▶ [What you have to do] Copy out the records verbatim, starting at their first line and ending at the line that contains "title Tor: The", with both of those lines included.
--- start ---
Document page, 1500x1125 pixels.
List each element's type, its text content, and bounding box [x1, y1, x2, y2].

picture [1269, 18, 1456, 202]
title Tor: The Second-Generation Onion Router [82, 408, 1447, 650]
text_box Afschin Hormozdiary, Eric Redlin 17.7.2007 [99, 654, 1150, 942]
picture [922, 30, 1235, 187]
--- end ---
▶ [The answer]
Document page, 1500x1125 pixels.
List each element's type, its text content, and bounding box [x1, y1, x2, y2].

picture [1269, 18, 1456, 202]
title Tor: The Second-Generation Onion Router [82, 408, 1447, 650]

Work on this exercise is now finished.